CSS Selector The knowledge points in this subsection are similar topyqueryA bit of a bump, core useselect()method can be implemented, and the return data is a list tuple.

  • Find by tag name.("title")
  • Lookup by class name.(".nav")
  • Search by id name.("#content")
  • By combinatorial search.("div#content")
  • By attribute lookup.("div[id='content'")("a[href]")

There are a few more tricks you can use when looking through attributes, theExample:

  • ^=: You can get nodes that start with XX:
print(('ul[class^="na"]'))
  • *=: Get the node whose attributes contain the specified character:
print(('ul[class*="li"]'))

II. Crawler Cases

BeautifulSoup after mastering the basics, in the preparation of the crawler case, it is very simple, this time to collect the targetnodeThe target site has a large number of artistic QR codes that can be used by Design Big Brother as a reference.

The following applies the tag and attribute retrieval of the BeautifulSoup module, the complete code is as follows:

from bs4 import BeautifulSoup
import requests
import logging
(level=)
def get_html(url, headers) -> None:
    try:
        res = (url=url, headers=headers, timeout=3)
    except Exception as e:
        ("Acquisition anomaly", e)

    if res is not None:
        html_str = 
        soup = BeautifulSoup(html_str, "")
        imgs = soup.find_all(attrs={'class': 'lazy'})
        print("The amount of data obtained is", len(imgs))
        datas = []
        for item in imgs:
            name = ('alt')
            src = item["src"]
            (f"{name},{src}")
            # Get the splice data
            ((name, src))
        save(datas, headers)
def save(datas, headers) -> None:
    if datas is not None:
        for item in datas:
            try:
                # Grab the picture
                res = (url=item[1], headers=headers, timeout=5)
            except Exception as e:
                (e)

            if res is not None:
                img_data = 
                with open("./imgs/{}.jpg".format(item[0]), "wb+") as f:
                    (img_data)
    else:
        return None
if __name__ == '__main__':
    headers = {
        "User-Agent": "Mozilla/5.0 (Windows NT 10.0; Win64; x64) AppleWebKit/537.36 (KHTML, like Gecko) Chrome/93.0.4577.82 Safari/537.36"
    }
    url_format = "http:///#p{}"
    urls = [url_format.format(i) for i in range(1, 2)]
    get_html(urls[0], headers)

This code test output uses thelogging module to realize the effect shown in the figure below.
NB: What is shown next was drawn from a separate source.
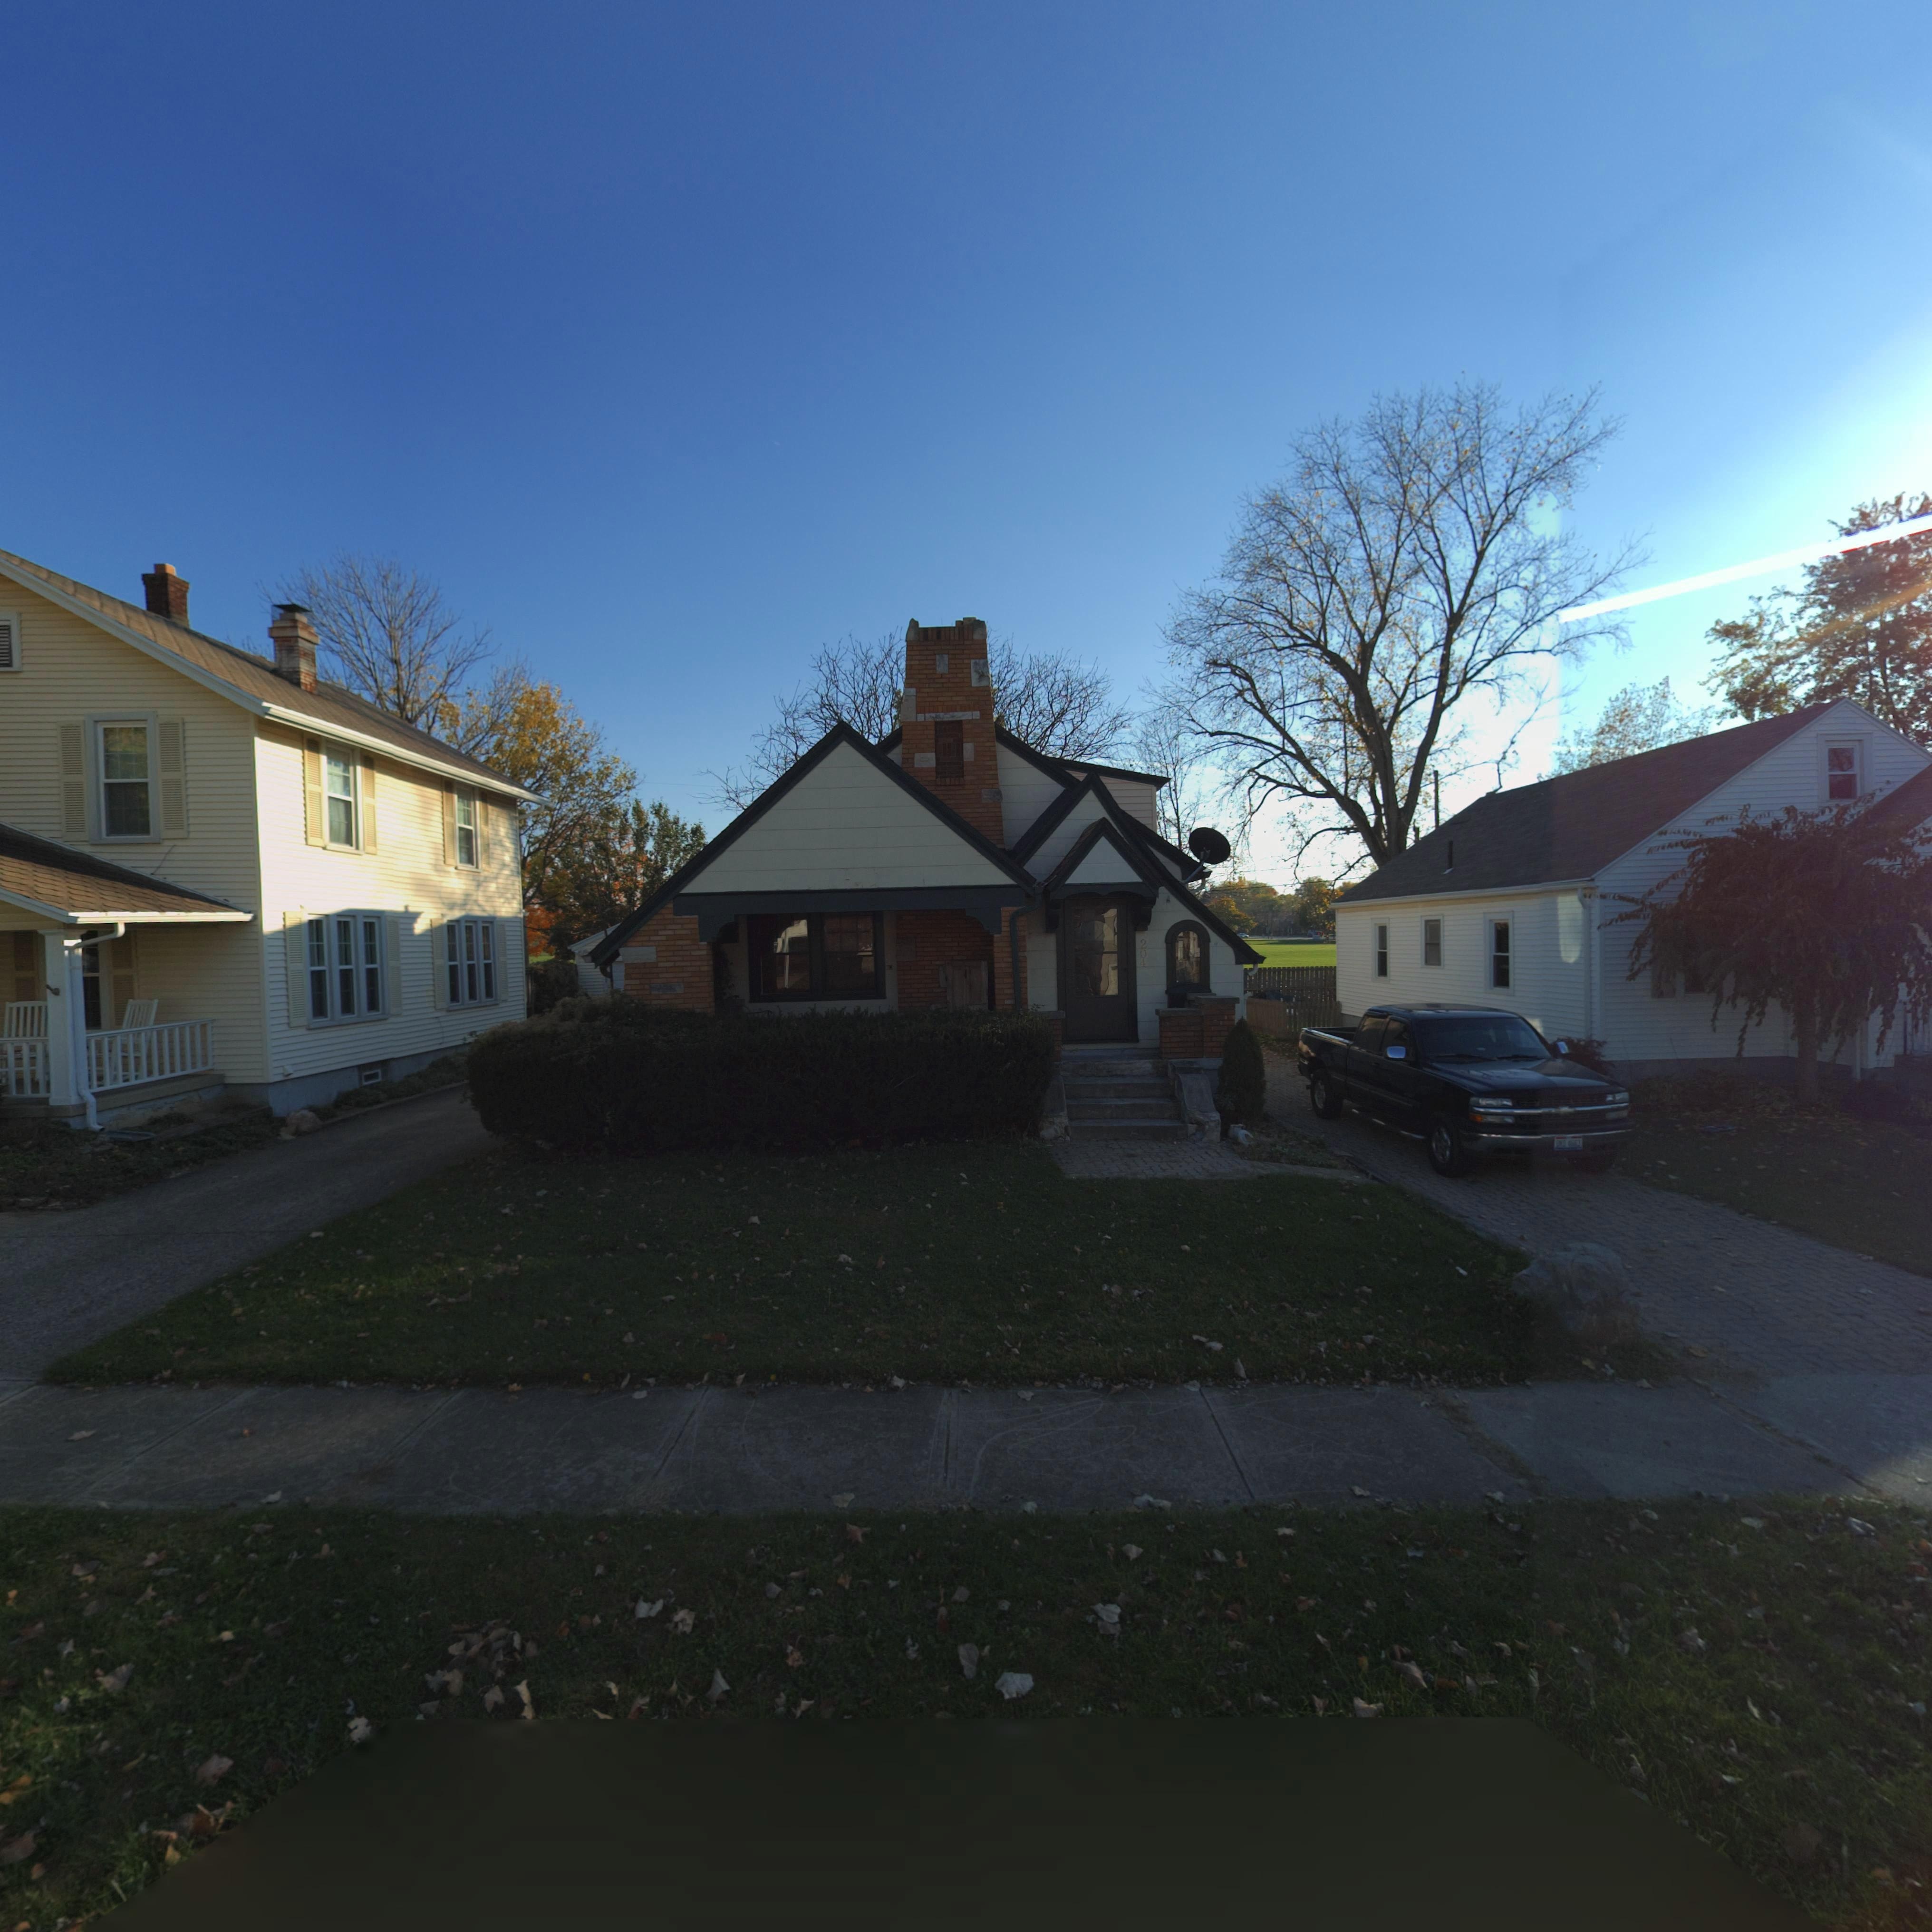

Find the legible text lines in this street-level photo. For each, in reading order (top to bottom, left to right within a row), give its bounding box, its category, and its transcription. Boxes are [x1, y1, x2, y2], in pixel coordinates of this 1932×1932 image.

[1138, 937, 1149, 969] StreetNumber: 204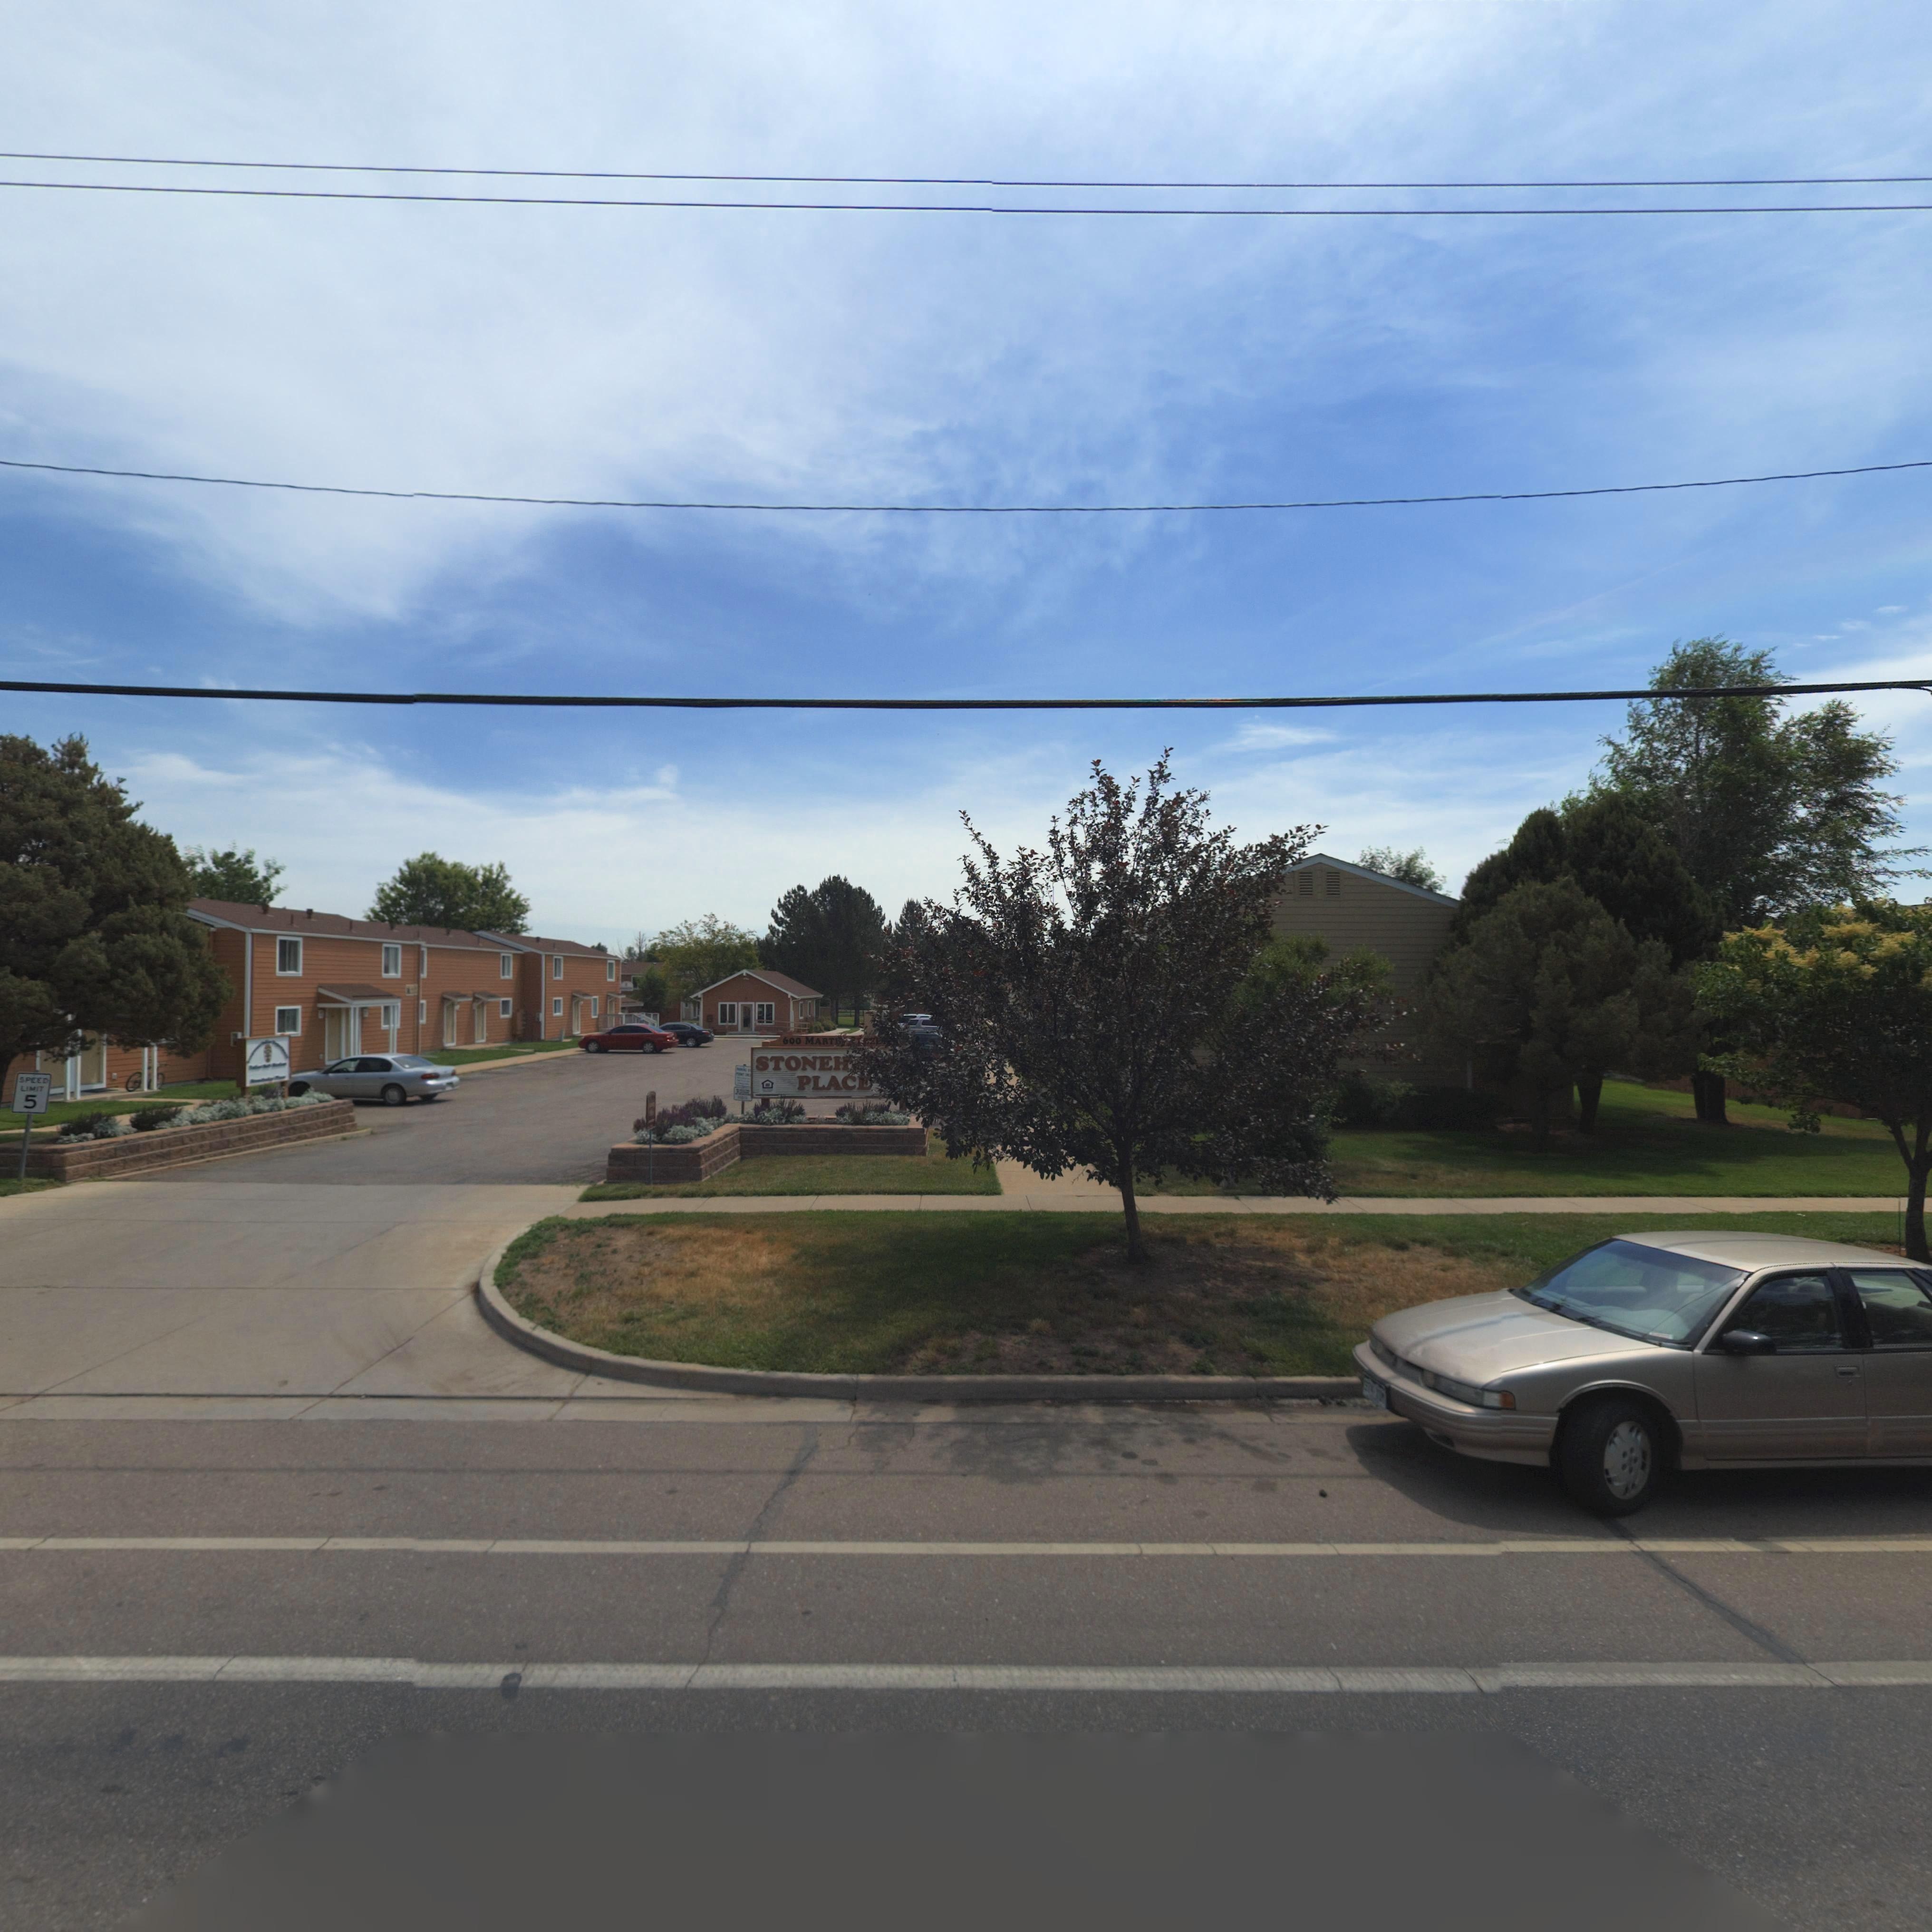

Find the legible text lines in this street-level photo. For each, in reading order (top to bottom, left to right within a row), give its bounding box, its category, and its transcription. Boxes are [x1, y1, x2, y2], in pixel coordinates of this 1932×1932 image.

The test only collects 1 page of data, if you need to expand the scope of collection, you only need to modify themain The rules for page numbering within the function are sufficient. == In the process of writing the code, I found that the data request is of type POST and the data return format is JSON, so this case is only as a case of BeautifulSoup to get started.

to this article on the python beautifulsoup4 module details of the article is introduced to this, more related python beautifulsoup4 content please search for my previous articles or continue to browse the following related articles I hope you will support me in the future more!